Горм перевел дух, нырнул в шахту и через мгновение вернулся с подозрительно пахнувшей рыбиной. Раздирая ее пальцами, он подвел итог своей речи:
– Я знал, что мы встретимся с космической диктатурой. И меня удивляло, что мы не встретились с ней раньше.
– Если и на тинге ты так сорил чешуей, не удивляюсь, что тебя не восприняли достаточно серьезно.
– Ядрена мышь, я думал, что говорю с разумным собеседником, а не с родней троллей!
– Ты, видно, еще голоден – заводишься, как пружинный. Я поначалу опасался за твой рассудок – вдруг анабиоз может оказать какое-то воздействие, а теперь вижу, что все в порядке.
– Ы?
– Не было и нет.
– Ах ты волчище! Впрочем, я-то на тебя давно махнул рукой, с тех пор, как тестовый компьютер Коннахта сгорел, не вынеся твоей тупости.
– Он умер от зависти к быстроте моей оперативной памяти!
– То-то ты перед каждой репликой заикаешься, нарыв троллистого самомнения!
– Такого о себе я еще не слышал.
– Дарю.
– Надо поговорить о деле. Чем мы собираемся заняться?
– Мстить. Я ничего не знаю об этих тварях, кроме одного – все они мои кровные враги. Мечом Крома и проклятьем могильного холма клянусь, что воздвигну курган из их расчлененных трупов! Если они в этой системе, мы захватим их звездолет. Если нет – построим свой и полетим на поиски. А если на пути я открою прекрасную девственную планету с синими морями и пушистыми облаками в прозрачной атмосфере, я знаю, каким именем ее назвать.

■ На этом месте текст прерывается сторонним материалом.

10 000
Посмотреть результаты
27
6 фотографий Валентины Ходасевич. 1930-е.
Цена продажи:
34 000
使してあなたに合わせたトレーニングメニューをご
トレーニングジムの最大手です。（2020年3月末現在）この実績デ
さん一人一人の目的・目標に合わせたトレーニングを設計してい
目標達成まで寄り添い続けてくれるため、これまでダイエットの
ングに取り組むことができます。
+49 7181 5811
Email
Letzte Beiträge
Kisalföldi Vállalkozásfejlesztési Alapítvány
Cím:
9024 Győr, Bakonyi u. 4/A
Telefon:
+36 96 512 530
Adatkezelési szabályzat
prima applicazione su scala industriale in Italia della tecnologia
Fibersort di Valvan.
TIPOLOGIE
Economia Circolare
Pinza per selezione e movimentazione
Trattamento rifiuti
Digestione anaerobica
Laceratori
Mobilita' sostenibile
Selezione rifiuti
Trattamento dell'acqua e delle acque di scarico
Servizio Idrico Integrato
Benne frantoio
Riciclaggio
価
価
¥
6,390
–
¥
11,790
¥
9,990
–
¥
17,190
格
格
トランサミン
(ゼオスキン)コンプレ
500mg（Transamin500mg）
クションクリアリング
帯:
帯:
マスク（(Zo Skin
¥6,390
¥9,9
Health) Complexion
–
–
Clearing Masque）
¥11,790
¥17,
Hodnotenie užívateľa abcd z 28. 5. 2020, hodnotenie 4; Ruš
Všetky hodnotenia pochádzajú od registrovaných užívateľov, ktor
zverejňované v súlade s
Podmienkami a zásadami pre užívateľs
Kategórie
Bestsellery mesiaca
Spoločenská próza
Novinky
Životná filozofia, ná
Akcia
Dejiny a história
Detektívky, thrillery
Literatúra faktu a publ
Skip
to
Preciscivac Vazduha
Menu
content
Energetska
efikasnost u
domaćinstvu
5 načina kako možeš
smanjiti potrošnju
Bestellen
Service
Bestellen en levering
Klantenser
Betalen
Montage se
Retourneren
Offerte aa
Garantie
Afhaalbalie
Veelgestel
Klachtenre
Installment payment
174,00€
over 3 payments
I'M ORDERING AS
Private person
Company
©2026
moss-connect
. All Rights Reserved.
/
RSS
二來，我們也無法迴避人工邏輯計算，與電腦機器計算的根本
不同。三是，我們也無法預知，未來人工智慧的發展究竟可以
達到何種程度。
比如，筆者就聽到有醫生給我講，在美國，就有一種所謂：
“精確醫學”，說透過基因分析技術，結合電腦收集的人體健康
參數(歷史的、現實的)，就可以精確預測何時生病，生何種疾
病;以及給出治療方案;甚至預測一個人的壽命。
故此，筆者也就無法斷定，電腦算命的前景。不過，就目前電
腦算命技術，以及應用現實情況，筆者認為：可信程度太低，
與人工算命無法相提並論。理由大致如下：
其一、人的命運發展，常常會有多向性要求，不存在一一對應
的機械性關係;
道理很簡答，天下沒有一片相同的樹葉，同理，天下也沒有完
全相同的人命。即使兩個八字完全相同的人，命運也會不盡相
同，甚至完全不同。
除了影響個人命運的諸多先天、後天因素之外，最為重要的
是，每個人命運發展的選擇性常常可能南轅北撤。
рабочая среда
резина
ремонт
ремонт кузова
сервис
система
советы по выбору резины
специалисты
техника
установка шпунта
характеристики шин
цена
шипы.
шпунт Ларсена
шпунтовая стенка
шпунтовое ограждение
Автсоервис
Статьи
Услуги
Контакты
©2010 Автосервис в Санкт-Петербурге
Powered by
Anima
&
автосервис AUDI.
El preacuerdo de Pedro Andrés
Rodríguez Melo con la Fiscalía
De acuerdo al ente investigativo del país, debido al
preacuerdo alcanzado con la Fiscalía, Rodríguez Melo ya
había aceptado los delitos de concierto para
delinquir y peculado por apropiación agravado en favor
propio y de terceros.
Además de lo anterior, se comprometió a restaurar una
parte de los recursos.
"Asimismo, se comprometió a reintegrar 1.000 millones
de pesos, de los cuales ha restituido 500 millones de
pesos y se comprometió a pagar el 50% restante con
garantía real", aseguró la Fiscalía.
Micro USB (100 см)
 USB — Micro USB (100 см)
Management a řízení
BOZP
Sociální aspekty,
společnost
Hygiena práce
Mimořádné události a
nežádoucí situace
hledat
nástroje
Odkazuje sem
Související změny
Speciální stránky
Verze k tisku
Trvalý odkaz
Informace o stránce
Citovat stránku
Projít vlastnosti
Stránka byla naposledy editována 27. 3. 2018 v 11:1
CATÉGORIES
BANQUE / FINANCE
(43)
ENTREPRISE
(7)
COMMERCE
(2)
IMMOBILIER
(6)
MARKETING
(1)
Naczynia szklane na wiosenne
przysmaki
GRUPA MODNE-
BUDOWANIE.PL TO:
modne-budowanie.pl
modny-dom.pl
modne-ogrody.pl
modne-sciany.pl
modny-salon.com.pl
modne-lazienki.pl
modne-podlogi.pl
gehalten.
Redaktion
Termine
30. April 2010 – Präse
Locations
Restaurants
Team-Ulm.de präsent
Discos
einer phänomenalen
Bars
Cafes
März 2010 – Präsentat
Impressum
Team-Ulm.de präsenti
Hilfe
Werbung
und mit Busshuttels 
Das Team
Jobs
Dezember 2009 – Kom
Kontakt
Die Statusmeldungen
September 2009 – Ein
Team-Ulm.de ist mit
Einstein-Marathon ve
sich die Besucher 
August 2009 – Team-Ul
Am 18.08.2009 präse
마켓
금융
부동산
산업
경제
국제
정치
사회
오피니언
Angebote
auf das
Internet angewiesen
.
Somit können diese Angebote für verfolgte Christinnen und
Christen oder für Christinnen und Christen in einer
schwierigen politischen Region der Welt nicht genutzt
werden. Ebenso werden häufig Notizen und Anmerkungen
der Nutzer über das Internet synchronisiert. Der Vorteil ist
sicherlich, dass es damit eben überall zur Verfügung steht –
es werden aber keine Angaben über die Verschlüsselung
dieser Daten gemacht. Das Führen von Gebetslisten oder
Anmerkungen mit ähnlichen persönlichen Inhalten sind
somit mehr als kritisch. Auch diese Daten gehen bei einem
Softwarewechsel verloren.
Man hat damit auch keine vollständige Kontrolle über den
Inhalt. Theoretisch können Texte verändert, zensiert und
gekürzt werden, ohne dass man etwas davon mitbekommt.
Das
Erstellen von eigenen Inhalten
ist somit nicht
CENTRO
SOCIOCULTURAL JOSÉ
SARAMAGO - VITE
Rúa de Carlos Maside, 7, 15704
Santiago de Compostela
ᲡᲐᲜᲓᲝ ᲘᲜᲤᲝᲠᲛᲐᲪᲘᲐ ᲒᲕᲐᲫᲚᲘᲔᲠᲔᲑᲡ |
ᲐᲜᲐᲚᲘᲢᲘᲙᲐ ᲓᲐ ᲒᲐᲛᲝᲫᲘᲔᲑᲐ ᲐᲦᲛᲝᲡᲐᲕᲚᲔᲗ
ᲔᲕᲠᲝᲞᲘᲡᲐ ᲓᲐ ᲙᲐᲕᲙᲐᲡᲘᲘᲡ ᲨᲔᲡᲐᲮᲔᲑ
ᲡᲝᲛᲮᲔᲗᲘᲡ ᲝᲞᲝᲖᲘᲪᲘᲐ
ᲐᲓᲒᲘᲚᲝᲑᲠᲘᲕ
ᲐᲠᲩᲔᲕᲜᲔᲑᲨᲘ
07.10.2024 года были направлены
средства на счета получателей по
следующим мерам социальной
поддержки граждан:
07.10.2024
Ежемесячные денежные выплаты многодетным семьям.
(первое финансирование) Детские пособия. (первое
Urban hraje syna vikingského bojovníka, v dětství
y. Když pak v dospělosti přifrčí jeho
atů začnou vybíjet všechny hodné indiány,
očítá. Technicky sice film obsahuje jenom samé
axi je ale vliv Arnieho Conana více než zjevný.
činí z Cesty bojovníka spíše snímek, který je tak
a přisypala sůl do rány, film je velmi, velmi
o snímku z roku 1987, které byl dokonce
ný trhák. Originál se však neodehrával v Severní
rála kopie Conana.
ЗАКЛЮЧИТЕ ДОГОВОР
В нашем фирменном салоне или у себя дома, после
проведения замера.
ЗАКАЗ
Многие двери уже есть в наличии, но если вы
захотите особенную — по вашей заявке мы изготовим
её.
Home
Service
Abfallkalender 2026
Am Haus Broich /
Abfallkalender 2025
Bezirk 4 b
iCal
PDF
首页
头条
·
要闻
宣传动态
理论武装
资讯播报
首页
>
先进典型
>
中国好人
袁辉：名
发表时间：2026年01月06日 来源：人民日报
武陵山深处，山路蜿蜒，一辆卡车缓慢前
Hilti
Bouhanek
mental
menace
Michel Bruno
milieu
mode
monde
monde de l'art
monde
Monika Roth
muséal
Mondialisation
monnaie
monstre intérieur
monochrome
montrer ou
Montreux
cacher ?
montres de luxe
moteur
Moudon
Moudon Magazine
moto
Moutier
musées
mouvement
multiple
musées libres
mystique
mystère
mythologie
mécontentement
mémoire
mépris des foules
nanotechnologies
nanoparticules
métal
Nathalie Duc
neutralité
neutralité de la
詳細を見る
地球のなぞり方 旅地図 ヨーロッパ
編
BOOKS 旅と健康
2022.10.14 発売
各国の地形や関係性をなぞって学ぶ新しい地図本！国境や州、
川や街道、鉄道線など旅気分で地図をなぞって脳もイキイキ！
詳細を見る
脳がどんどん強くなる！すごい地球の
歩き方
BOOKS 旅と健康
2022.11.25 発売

– Месть? Да будет так, Горм сын Эйвинда! Но вот что тревожит меня.
Сколько мы летели?
– И ты это у меня спрашиваешь? Кому знать, как не тебе?
– А я не знаю. Мне известно одно – в той стороне, куда нас бросил взрыв, была огромная межгалактическая полость. И даже по эрозии моих бронеплит я не могу прикинуть, сколь долог был путь, потому что он пролегал через пустоту. Очень может быть, что Вселенная успела состариться, и ни Метрополии, ни ее врага, к счастью для последнего, уже никто не помнит. Не говоря уже о том, что мы не в своей галактике.
– Скверный оборот. Сколько планет у этого…? – Горм махнул кинжалом в сторону звезды.
– Штук семь больших и пять маленьких, плюс кометное облако в плоскости эклиптики и пылевое облако, в которое мы поначалу въехали. Я толком рассмотрел только ближнюю к звезде планету. – Спроецированная на стекло стрела ткнула в светящийся серпик в небе, потом возникло увеличенное изображение.
– Убери эту гадость. Еще что?
– У четвертой и пятой планет вроде бы есть свободный кислород в атмосфере.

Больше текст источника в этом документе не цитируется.